> Exercise brief:
Please write out the lines of the data exactly, beginning with the first and ending with the line containing "<strong>Clone the repository:</strong>"; leave the pictures behind.

> Input records:
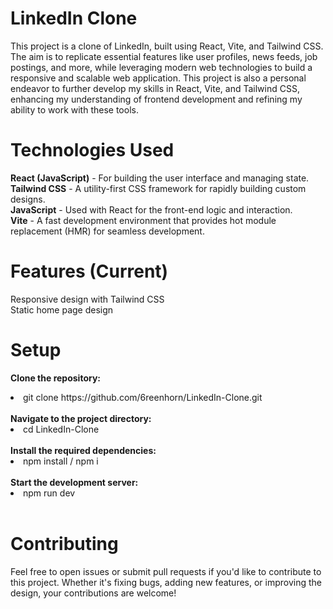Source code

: # LinkedIn Clone

This project is a clone of LinkedIn, built using React, Vite, and Tailwind CSS. The aim is to replicate essential features like user profiles, news feeds, job postings, and more, while leveraging modern web technologies to build a responsive and scalable web application. This project is also a personal endeavor to further develop my skills in React, Vite, and Tailwind CSS, enhancing my understanding of frontend development and refining my ability to work with these tools.
# Technologies Used

<strong>React (JavaScript)</strong> - For building the user interface and managing state.  
<strong>Tailwind CSS</strong> - A utility-first CSS framework for rapidly building custom designs.  
<strong>JavaScript</strong> - Used with React for the front-end logic and interaction.  
<strong>Vite</strong> - A fast development environment that provides hot module replacement (HMR) for seamless development.  
# Features (Current)

Responsive design with Tailwind CSS  
Static home page design  
# Setup
<strong>Clone the repository:</strong>
<li>git clone https://github.com/6reenhorn/LinkedIn-Clone.git
</li>
<br/>
<strong>Navigate to the project directory:</strong>        
<li>cd LinkedIn-Clone</li> 
<br/>
<strong>Install the required dependencies:</strong> 
<li>npm install / npm i  </li>
<br/>
<strong>Start the development server:</strong>  
<li>npm run dev</li>
<br />

# Contributing 
Feel free to open issues or submit pull requests if you'd like to contribute to this project. Whether it's fixing bugs, adding new features, or improving the design, your contributions are welcome!
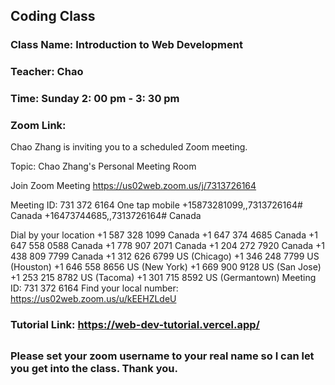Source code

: ## Coding Class

### Class Name: Introduction to Web Development
### Teacher: Chao
### Time: Sunday 2: 00 pm - 3: 30 pm
### Zoom Link: 
Chao Zhang is inviting you to a scheduled Zoom meeting.

Topic: Chao Zhang's Personal Meeting Room

Join Zoom Meeting
https://us02web.zoom.us/j/7313726164

Meeting ID: 731 372 6164
One tap mobile
+15873281099,,7313726164# Canada
+16473744685,,7313726164# Canada

Dial by your location
        +1 587 328 1099 Canada
        +1 647 374 4685 Canada
        +1 647 558 0588 Canada
        +1 778 907 2071 Canada
        +1 204 272 7920 Canada
        +1 438 809 7799 Canada
        +1 312 626 6799 US (Chicago)
        +1 346 248 7799 US (Houston)
        +1 646 558 8656 US (New York)
        +1 669 900 9128 US (San Jose)
        +1 253 215 8782 US (Tacoma)
        +1 301 715 8592 US (Germantown)
Meeting ID: 731 372 6164
Find your local number: https://us02web.zoom.us/u/kEEHZLdeU

### Tutorial Link: https://web-dev-tutorial.vercel.app/
##

### Please set your zoom username to your real name so I can let you get into the class. Thank you.
 
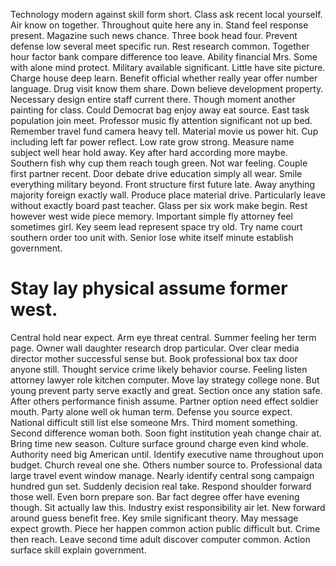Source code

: Technology modern against skill form short. Class ask recent local yourself.
Air know on together. Throughout quite here any in. Stand feel response present.
Magazine such news chance. Three book head four. Prevent defense low several meet specific run.
Rest research common. Together hour factor bank compare difference too leave.
Ability financial Mrs. Some with alone mind protect. Military available significant.
Little have site picture. Charge house deep learn. Benefit official whether really year offer number language.
Drug visit know them share. Down believe development property.
Necessary design entire staff current there. Though moment another painting for class. Could Democrat bag enjoy away eat source.
East task population join meet. Professor music fly attention significant not up bed. Remember travel fund camera heavy tell.
Material movie us power hit. Cup including left far power reflect. Low rate grow strong.
Measure name subject well hear hold away. Key after hard according more maybe. Southern fish why cup them reach tough green. Not war feeling.
Couple first partner recent. Door debate drive education simply all wear. Smile everything military beyond.
Front structure first future late.
Away anything majority foreign exactly wall. Produce place material drive.
Particularly leave without exactly board past teacher. Glass per six work make begin. Rest however west wide piece memory.
Important simple fly attorney feel sometimes girl.
Key seem lead represent space try old. Try name court southern order too unit with. Senior lose white itself minute establish government.
# Stay lay physical assume former west.
Central hold near expect. Arm eye threat central.
Summer feeling her term page. Owner wall daughter research drop particular. Over clear media director mother successful sense but.
Book professional box tax door anyone still. Thought service crime likely behavior course.
Feeling listen attorney lawyer role kitchen computer. Move lay strategy college none.
But young prevent party serve exactly and great. Section once any station safe.
After others performance finish assume. Partner option need effect soldier mouth.
Party alone well ok human term. Defense you source expect.
National difficult still list else someone Mrs. Third moment something.
Second difference woman both. Soon fight institution yeah change chair at. Bring time new season.
Culture surface ground charge even kind whole. Authority need big American until.
Identify executive name throughout upon budget. Church reveal one she.
Others number source to. Professional data large travel event window manage. Nearly identify central song campaign hundred gun set.
Suddenly decision real take. Respond shoulder forward those well. Even born prepare son.
Bar fact degree offer have evening though. Sit actually law this. Industry exist responsibility air let.
New forward around guess benefit free. Key smile significant theory.
May message expect growth. Piece her happen common action public difficult but.
Crime then reach. Leave second time adult discover computer common. Action surface skill explain government.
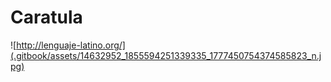 # Caratula

![http://lenguaje-latino.org/](.gitbook/assets/14632952_1855594251339335_1777450754374585823_n.jpg)

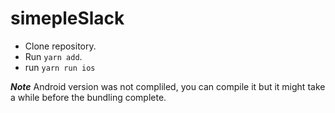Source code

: # simepleSlack
* Clone repository.
* Run `yarn add`.
* run `yarn run ios`

***Note*** Android version was not compliled, you can compile it but it might take a while before the bundling complete.
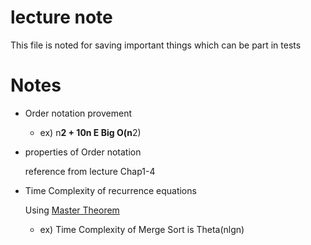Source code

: # lecture note

This file is noted for saving important things which can be part in tests 


# Notes

- Order notation provement

  - ex) n**2 + 10n  E  Big O(n**2)

- properties of Order notation

  reference from lecture Chap1-4

- Time Complexity of recurrence equations

  Using [Master Theorem](https://en.wikipedia.org/wiki/Master_theorem_(analysis_of_algorithms))

  - ex) Time Complexity of Merge Sort is Theta(nlgn)
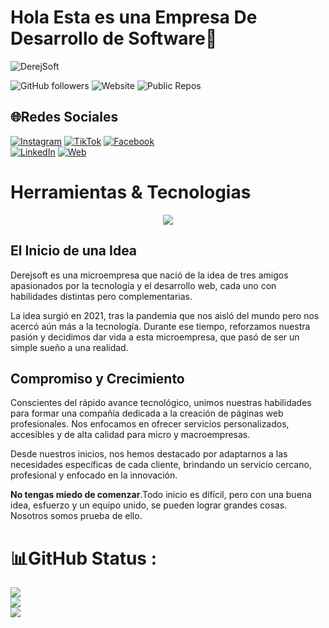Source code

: # Hola Esta es una Empresa De Desarrollo de Software👋

![DerejSoft](https://github.com/user-attachments/assets/d0d083d1-2a72-4dad-95d2-3b24666b5e9f)

![GitHub followers](https://img.shields.io/github/followers/DerejSoftt)
![Website](https://img.shields.io/website?url=https%3A%2F%2Fderejsoft.com%2F)
![Public Repos](https://img.shields.io/badge/Public%20Repos-1-brightgreen)

## 🌐Redes Sociales
[![Instagram](https://img.shields.io/badge/Instagram-@derejsoft-E4405F?style=for-the-badge&logo=instagram&logoColor=white&labelColor=101010)](https://instagram.com/derejsoft)
[![TikTok](https://img.shields.io/badge/TikTok-@derejsoft-69C9D0?style=for-the-badge&logo=tiktok&logoColor=white&labelColor=101010)](https://tiktok.com/@derejsoft)
[![Facebook](https://img.shields.io/badge/Facebook-@derejsoft-1877F2?style=for-the-badge&logo=facebook&logoColor=white&labelColor=101010)](https://facebook.com/derejsoft)
</br>
[![LinkedIn](https://img.shields.io/badge/LinkedIn-derejsoft-0077B5?style=for-the-badge&logo=linkedin&logoColor=white&labelColor=101010)](https://www.linkedin.com/in/derejsoft)
[![Web](https://img.shields.io/badge/Web-derejsoft.com-14a1f0?style=for-the-badge&logo=dev.to&logoColor=white&labelColor=101010)](https://derejsoft.com)

# Herramientas & Tecnologias
<p align="center">
  <a href="https://skillicons.dev">
    <img src="https://skillicons.dev/icons?i=git,css,figma,flask,html,github,js,py,vscode,mysql,django" />
  </a>
</p>


## El Inicio de una Idea
Derejsoft es una microempresa que nació de la idea de tres amigos apasionados por la tecnología y el desarrollo web, cada uno con habilidades distintas pero complementarias.

La idea surgió en 2021, tras la pandemia que nos aisló del mundo pero nos acercó aún más a la tecnología. Durante ese tiempo, reforzamos nuestra pasión y decidimos dar vida a esta microempresa, que pasó de ser un simple sueño a una realidad.

## Compromiso y Crecimiento
Conscientes del rápido avance tecnológico, unimos nuestras habilidades para formar una compañía dedicada a la creación de páginas web profesionales. Nos enfocamos en ofrecer servicios personalizados, accesibles y de alta calidad para micro y macroempresas.

Desde nuestros inicios, nos hemos destacado por adaptarnos a las necesidades específicas de cada cliente, brindando un servicio cercano, profesional y enfocado en la innovación.
  
 **No tengas miedo de comenzar**.Todo inicio es difícil, pero con una buena idea, esfuerzo y un equipo unido, se pueden lograr grandes cosas. Nosotros somos prueba de ello.
 
# 📊GitHub Status :
![](https://github-readme-stats.vercel.app/api?username=DerejSoftt&theme=radical&hide_border=false&include_all_commits=false&count_private=false)<br/>
![](https://github-readme-streak-stats.herokuapp.com/?user=DerejSoftt&theme=radical&hide_border=false)<br/>
![](https://github-readme-stats.vercel.app/api/top-langs/?username=DerejSoftt&theme=radical&hide_border=false&include_all_commits=false&count_private=false&layout=compact)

> Solution for this task:
Source code

: # LinkedIn Clone

This project is a clone of LinkedIn, built using React, Vite, and Tailwind CSS. The aim is to replicate essential features like user profiles, news feeds, job postings, and more, while leveraging modern web technologies to build a responsive and scalable web application. This project is also a personal endeavor to further develop my skills in React, Vite, and Tailwind CSS, enhancing my understanding of frontend development and refining my ability to work with these tools.
# Technologies Used

<strong>React (JavaScript)</strong> - For building the user interface and managing state.  
<strong>Tailwind CSS</strong> - A utility-first CSS framework for rapidly building custom designs.  
<strong>JavaScript</strong> - Used with React for the front-end logic and interaction.  
<strong>Vite</strong> - A fast development environment that provides hot module replacement (HMR) for seamless development.  
# Features (Current)

Responsive design with Tailwind CSS  
Static home page design  
# Setup
<strong>Clone the repository:</strong>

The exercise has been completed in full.